View from Crystal Bay: Time to Act Big

Investors aren’t limited to only investing in the S&P 500 and the Dow Jones Industrial Average. Every week we share the market trends we are following. We are interested in whether the trends in those markets are continuing or if they are experiencing a temporary or complete reversal.

When we identify trends, we are only concerned about the price data and what it says about any given market. We don’t need to know why a trend has formed to invest, but our human nature wants to understand what is driving them. Each week we try to offer some perspective on what we think the most substantial moves are and what critical drivers are behind them. Here we look at what is going in our globally diversified, non-correlated Crystal Bay Ubitrend strategy.

Last week’s continuing trends:

  • Soybeans
  • Soybean Meal
  • Sugar
  • Mexican Peso
  • Taiwanese Equities 

Last week’s reversing trends:

  • Rice
  • Palm Oil
  • The New Zealand Dollar
  • FAANG Stocks
  • German Government Bonds

What we are taking note of: 

My weekly updates have been getting repetitive lately.
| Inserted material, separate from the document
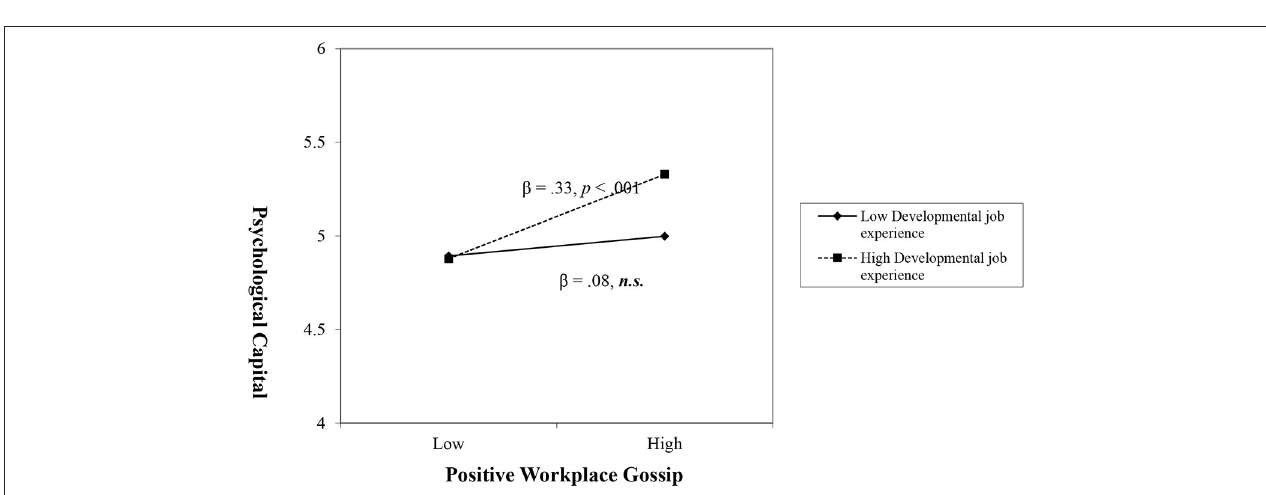
FIGURE 1 | Moderating effect of developmental job experience on the relationship between workplace positive gossip and psychological capital.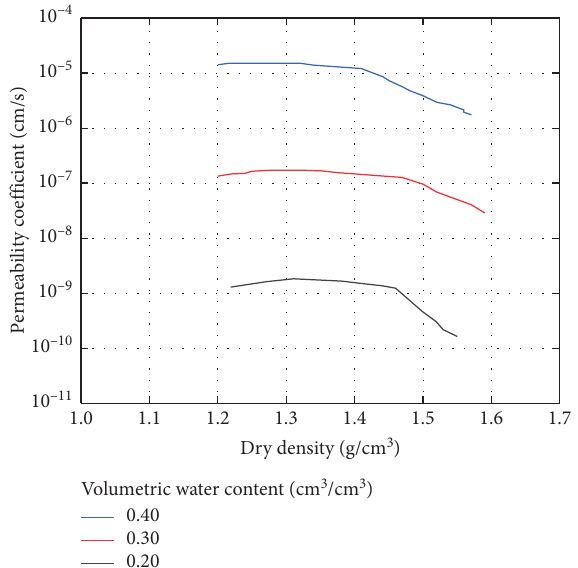
Figure 6: Curve of permeability coefficient with dry density of loess with volumetric liquid water contents of 0.40, 0.30, and 0.20cm 3 / cm 3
There’s only so many times that one can keep pointing out the looming fiscal and monetary disaster. I dream of opening the Wall Street Journal one morning and finding a front-page story that outlines a cunning plan by the Fed and the Treasury to get us out of this mess. The plan is so simple, so obvious, and so clever! I slap my forehead in amazement. Then I wake up, and the nightmare is back.

This morning, the Wall Street Journal web site opened with a report on Janet Yellen’s confirmation hearing for the position of Treasury secretary. Ms. Yellen urged lawmakers to “act big” and put aside concerns about the mounting national debt. At 133%, the US debt-to-GDP ratio may be higher than the UK, Brazil, Spain, Portugal, or Mozambique, but it is still lower than Italy, Greece, Sudan, or Japan. We aim for number one!

The foolishness of national policy will be catastrophic to savers, retirees, and people on fixed incomes, but on the bright side, it’s creating an ideal environment for commodity investors. Not since the 1970s have we seen such a wanton disregard of the consequences of government profligacy. Big deficits and easy money policies of the Johnson and Nixon presidencies were bipartisan and popular until inflation took off and devastated stock and bond markets. Interest rates went to 20%, and stocks lost 45% of their value; it took them 20 years to recover the losses in real (inflation-adjusted) terms. President Nixon’s Treasury secretary, John Connally, later declared personal bankruptcy—the nation’s top fiscal policymaker couldn’t balance his own checkbook.

Only commodities provided shelter in the storm. Oil prices went from $3.20 per barrel to $125 per barrel in a decade; silver went from $5 per ounce to $50, soybeans from $2.50 per bushel to $10. The GSCI Goldman Sachs Commodity Index clocked annualized returns of 21% through the decade.

The signs are here, and the warnings are loud and clear, the road ahead is well marked. Woe to those who fail to heed the message.